И вдруг ее голова куда-то исчезла. Вместо нее — появилась другая.
Хотя места хватало, Тимур не сел рядом. Он стоял молча, держась за перила (словно за этим и пришел).
Море сердилось…Откуда-то набежали тучи. И ветер цеплялся ко всему, плохо притороченному на палубе. Полетели за борт красочные буклеты (пригласительные?..); подхватились — и тут же унеслись надувные шары; лицо мне залепило чье-то полотенце… Шторм?!
На конце длинной железной стрелы заалел КРАСНЫЙ СВЕТ.
(Туда тебе и дорога: моя недоступная фея!.. Красный фонарь — тебе в помощь!..)
Еще шаги…Господину забираться не нужно: круглая башка с серебряным бобриком нависла над плетеным заборчиком.
— Жоржик звонил, — отчитался хозяин. — Сейчас возвращаемся…Заморочки с реквизитом! — Он так глянул снизу на денщика, что тот буквально скатился с лестницы, лапая перила как обезьяна. — Еще я его спросил: что мне с ним делать, с твоим воспитанником? Знаешь, что он ответил?
— Знаю!
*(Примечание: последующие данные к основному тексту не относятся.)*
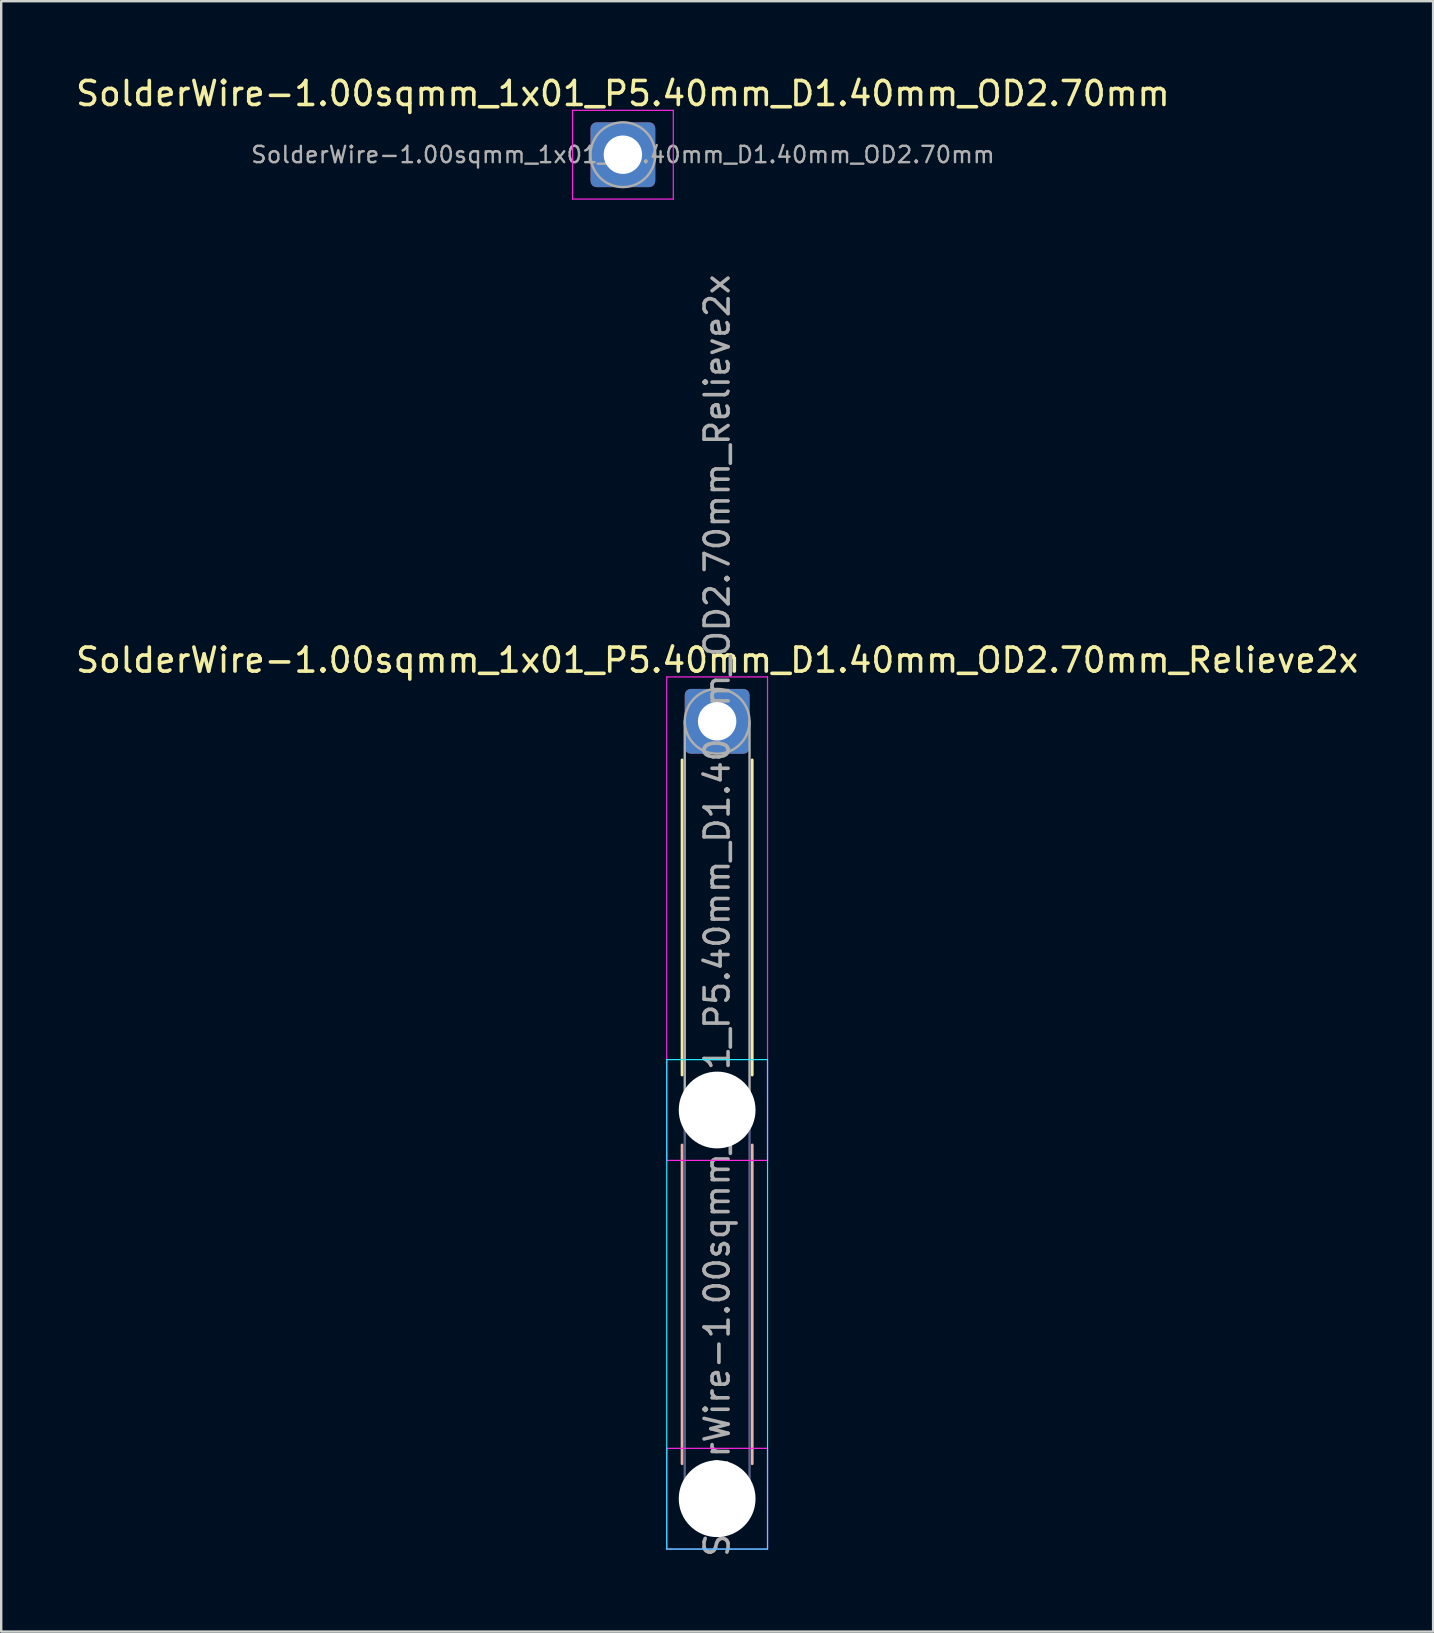
<source format=kicad_pcb>
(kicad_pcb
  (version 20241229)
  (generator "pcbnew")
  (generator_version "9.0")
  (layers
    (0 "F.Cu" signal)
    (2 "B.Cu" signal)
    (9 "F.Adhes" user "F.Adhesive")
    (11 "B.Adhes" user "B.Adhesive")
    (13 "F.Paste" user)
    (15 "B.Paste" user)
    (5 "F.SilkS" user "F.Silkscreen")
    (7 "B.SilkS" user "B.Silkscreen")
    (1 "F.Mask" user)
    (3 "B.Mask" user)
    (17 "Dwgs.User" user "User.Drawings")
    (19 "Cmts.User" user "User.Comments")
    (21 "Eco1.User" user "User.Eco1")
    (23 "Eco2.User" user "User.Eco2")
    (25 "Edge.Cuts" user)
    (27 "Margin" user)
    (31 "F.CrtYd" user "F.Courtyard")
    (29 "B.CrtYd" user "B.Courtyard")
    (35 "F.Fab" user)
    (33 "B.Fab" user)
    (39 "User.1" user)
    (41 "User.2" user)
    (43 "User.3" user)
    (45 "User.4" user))
  (footprint "SolderWire-1.00sqmm_1x01_P5.40mm_D1.40mm_OD2.70mm_Relieve2x"
    (layer "F.Cu")
    (at 26.839 27.013)
    (property "Reference" "SolderWire-1.00sqmm_1x01_P5.40mm_D1.40mm_OD2.70mm_Relieve2x" (at 0 -2.55 0) (layer "F.SilkS") (effects (font (size 1 1) (thickness 0.15))))
    (attr exclude_from_pos_files exclude_from_bom)
    (fp_line (start -1.46 1.61) (end -1.46 14.74) (stroke (width 0.12) (type solid)) (layer "F.SilkS"))
    (fp_line (start 1.46 1.61) (end 1.46 14.74) (stroke (width 0.12) (type solid)) (layer "F.SilkS"))
    (fp_line (start -1.46 17.66) (end -1.46 30.94) (stroke (width 0.12) (type solid)) (layer "B.SilkS"))
    (fp_line (start 1.46 17.66) (end 1.46 30.94) (stroke (width 0.12) (type solid)) (layer "B.SilkS"))
    (fp_line (start -2.1 14.1) (end -2.1 34.5) (stroke (width 0.05) (type solid)) (layer "B.CrtYd"))
    (fp_line (start -2.1 34.5) (end 2.1 34.5) (stroke (width 0.05) (type solid)) (layer "B.CrtYd"))
    (fp_line (start 2.1 14.1) (end -2.1 14.1) (stroke (width 0.05) (type solid)) (layer "B.CrtYd"))
    (fp_line (start 2.1 34.5) (end 2.1 14.1) (stroke (width 0.05) (type solid)) (layer "B.CrtYd"))
    (fp_line (start -2.1 -1.85) (end -2.1 18.3) (stroke (width 0.05) (type solid)) (layer "F.CrtYd"))
    (fp_line (start -2.1 18.3) (end 2.1 18.3) (stroke (width 0.05) (type solid)) (layer "F.CrtYd"))
    (fp_line (start -2.1 30.3) (end -2.1 34.5) (stroke (width 0.05) (type solid)) (layer "F.CrtYd"))
    (fp_line (start -2.1 34.5) (end 2.1 34.5) (stroke (width 0.05) (type solid)) (layer "F.CrtYd"))
    (fp_line (start 2.1 -1.85) (end -2.1 -1.85) (stroke (width 0.05) (type solid)) (layer "F.CrtYd"))
    (fp_line (start 2.1 18.3) (end 2.1 -1.85) (stroke (width 0.05) (type solid)) (layer "F.CrtYd"))
    (fp_line (start 2.1 30.3) (end -2.1 30.3) (stroke (width 0.05) (type solid)) (layer "F.CrtYd"))
    (fp_line (start 2.1 34.5) (end 2.1 30.3) (stroke (width 0.05) (type solid)) (layer "F.CrtYd"))
    (fp_line (start -1.35 16.2) (end -1.35 32.4) (stroke (width 0.1) (type solid)) (layer "B.Fab"))
    (fp_line (start 1.35 16.2) (end 1.35 32.4) (stroke (width 0.1) (type solid)) (layer "B.Fab"))
    (fp_circle (center 0 16.2) (end 1.35 16.2) (stroke (width 0.1) (type solid)) (fill no) (layer "B.Fab"))
    (fp_circle (center 0 32.4) (end 1.35 32.4) (stroke (width 0.1) (type solid)) (fill no) (layer "B.Fab"))
    (fp_line (start -1.35 0) (end -1.35 16.2) (stroke (width 0.1) (type solid)) (layer "F.Fab"))
    (fp_line (start 1.35 0) (end 1.35 16.2) (stroke (width 0.1) (type solid)) (layer "F.Fab"))
    (fp_circle (center 0 0) (end 1.35 0) (stroke (width 0.1) (type solid)) (fill no) (layer "F.Fab"))
    (fp_circle (center 0 16.2) (end 1.35 16.2) (stroke (width 0.1) (type solid)) (fill no) (layer "F.Fab"))
    (fp_circle (center 0 32.4) (end 1.35 32.4) (stroke (width 0.1) (type solid)) (fill no) (layer "F.Fab"))
    (fp_text user "${REFERENCE}" (at 0 8.1 90) (layer "F.Fab") (effects (font (size 1 1) (thickness 0.15))))
    (pad "" np_thru_hole circle (at 0 16.2) (size 3.2 3.2) (drill 3.2) (layers "*.Cu" "*.Mask"))
    (pad "" np_thru_hole circle (at 0 32.4) (size 3.2 3.2) (drill 3.2) (layers "*.Cu" "*.Mask"))
    (pad "1" thru_hole roundrect (at 0 0) (size 2.7 2.7) (drill 1.6) (layers "*.Cu" "*.Mask") (roundrect_rratio 0.093)))
  (footprint "SolderWire-1.00sqmm_1x01_P5.40mm_D1.40mm_OD2.70mm"
    (layer "F.Cu")
    (at 22.911 3.398)
    (property "Reference" "SolderWire-1.00sqmm_1x01_P5.40mm_D1.40mm_OD2.70mm" (at 0 -2.55 0) (layer "F.SilkS") (effects (font (size 1 1) (thickness 0.15))))
    (attr exclude_from_pos_files exclude_from_bom)
    (fp_line (start -2.1 -1.85) (end -2.1 1.85) (stroke (width 0.05) (type solid)) (layer "F.CrtYd"))
    (fp_line (start -2.1 1.85) (end 2.1 1.85) (stroke (width 0.05) (type solid)) (layer "F.CrtYd"))
    (fp_line (start 2.1 -1.85) (end -2.1 -1.85) (stroke (width 0.05) (type solid)) (layer "F.CrtYd"))
    (fp_line (start 2.1 1.85) (end 2.1 -1.85) (stroke (width 0.05) (type solid)) (layer "F.CrtYd"))
    (fp_circle (center 0 0) (end 1.35 0) (stroke (width 0.1) (type solid)) (fill no) (layer "F.Fab"))
    (fp_text user "${REFERENCE}" (at 0 0 0) (layer "F.Fab") (effects (font (size 0.68 0.68) (thickness 0.1))))
    (pad "1" thru_hole roundrect (at 0 0) (size 2.7 2.7) (drill 1.6) (layers "*.Cu" "*.Mask") (roundrect_rratio 0.093)))
  (gr_rect
    (start -3 -3)
    (end 56.679 64.952)
    (stroke (width 0.1) (type default))
    (fill no)
    (layer "Edge.Cuts")))
</source>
Что мне пора в психушку… — Я усмехнулся: — Меня преследуют гигантские кузнечики?
Попечитель, похоже, обрадовался.
— И еще — ты его шантажируешь… Был наезд, друг насекомых?
Я невинно пожал плечами.
— Сам себе обрубил концы, Муфлон Муфлоныч!.. — Вздохнуд — почти сочувствующе! мой владелец. — Чем тебе не в кайф ЛЕГО-СЕМЬЯ, скажи? СВОЯ, что ли — лучше? Разбежались, как тараканы — и шипите по углам! Я же не цыганам тебя продать собираюсь… — И он тюкнул меня чем-то острым по темечку. Скорей по запаху (чем по виду) я признал шампур. Шампур после шашлыка.